- _WHAT TO WORK ON_: Write out every entry exactly as it appears, omitting the pictures.

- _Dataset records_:
##########

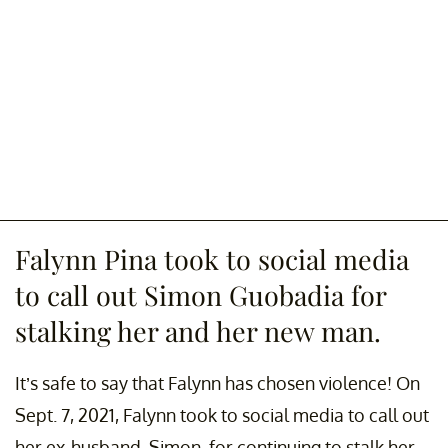
Falynn Pina took to social media
to call out Simon Guobadia for
stalking her and her new man.
It’s safe to say that Falynn has chosen violence! On
Sept. 7, 2021, Falynn took to social media to call out
her ex-husband, Simon, for continuing to stalk her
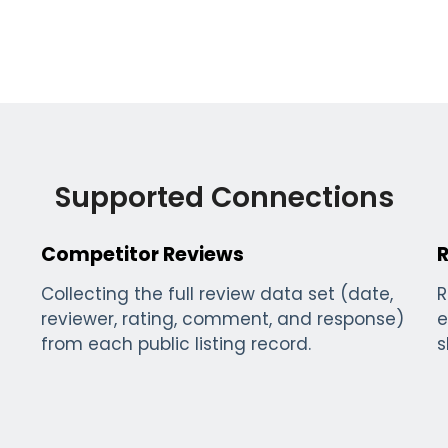
Supported Connections
Competitor Reviews
Collecting the full review data set (date,
R
reviewer, rating, comment, and response)
e
from each public listing record.
s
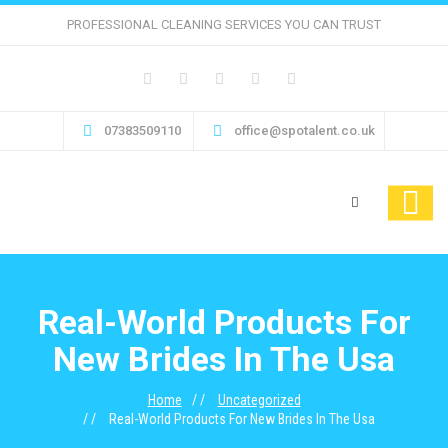
PROFESSIONAL CLEANING SERVICES YOU CAN TRUST
07383509110
office@spotalent.co.uk
Real-World Products For
New Brides In The Usa
Home
Uncategorized
Real-World Products For New Brides In The Usa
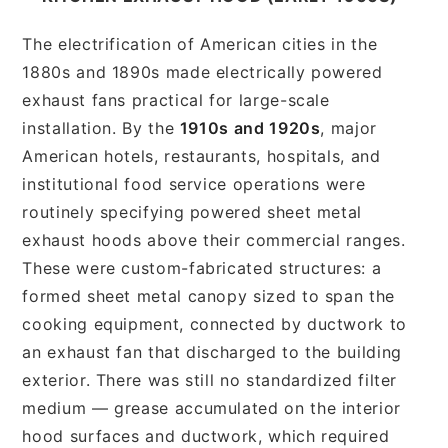
The electrification of American cities in the
1880s and 1890s made electrically powered
exhaust fans practical for large-scale
installation. By the
1910s and 1920s
, major
American hotels, restaurants, hospitals, and
institutional food service operations were
routinely specifying powered sheet metal
exhaust hoods above their commercial ranges.
These were custom-fabricated structures: a
formed sheet metal canopy sized to span the
cooking equipment, connected by ductwork to
an exhaust fan that discharged to the building
exterior. There was still no standardized filter
medium — grease accumulated on the interior
hood surfaces and ductwork, which required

##########

- _EXPECTED ANSWER_:
Falynn Pina took to social media
to call out Simon Guobadia for
stalking her and her new man.
It’s safe to say that Falynn has chosen violence! On
Sept. 7, 2021, Falynn took to social media to call out
her ex-husband, Simon, for continuing to stalk her
Supported Connections
Competitor Reviews
Collecting the full review data set (date,
R
reviewer, rating, comment, and response)
e
from each public listing record.
s
PROFESSIONAL CLEANING SERVICES YOU CAN TRUST
07383509110
office@spotalent.co.uk
Real-World Products For
New Brides In The Usa
Home
Uncategorized
Real-World Products For New Brides In The Usa
The electrification of American cities in the
1880s and 1890s made electrically powered
exhaust fans practical for large-scale
installation. By the
1910s and 1920s
, major
American hotels, restaurants, hospitals, and
institutional food service operations were
routinely specifying powered sheet metal
exhaust hoods above their commercial ranges.
These were custom-fabricated structures: a
formed sheet metal canopy sized to span the
cooking equipment, connected by ductwork to
an exhaust fan that discharged to the building
exterior. There was still no standardized filter
medium — grease accumulated on the interior
hood surfaces and ductwork, which required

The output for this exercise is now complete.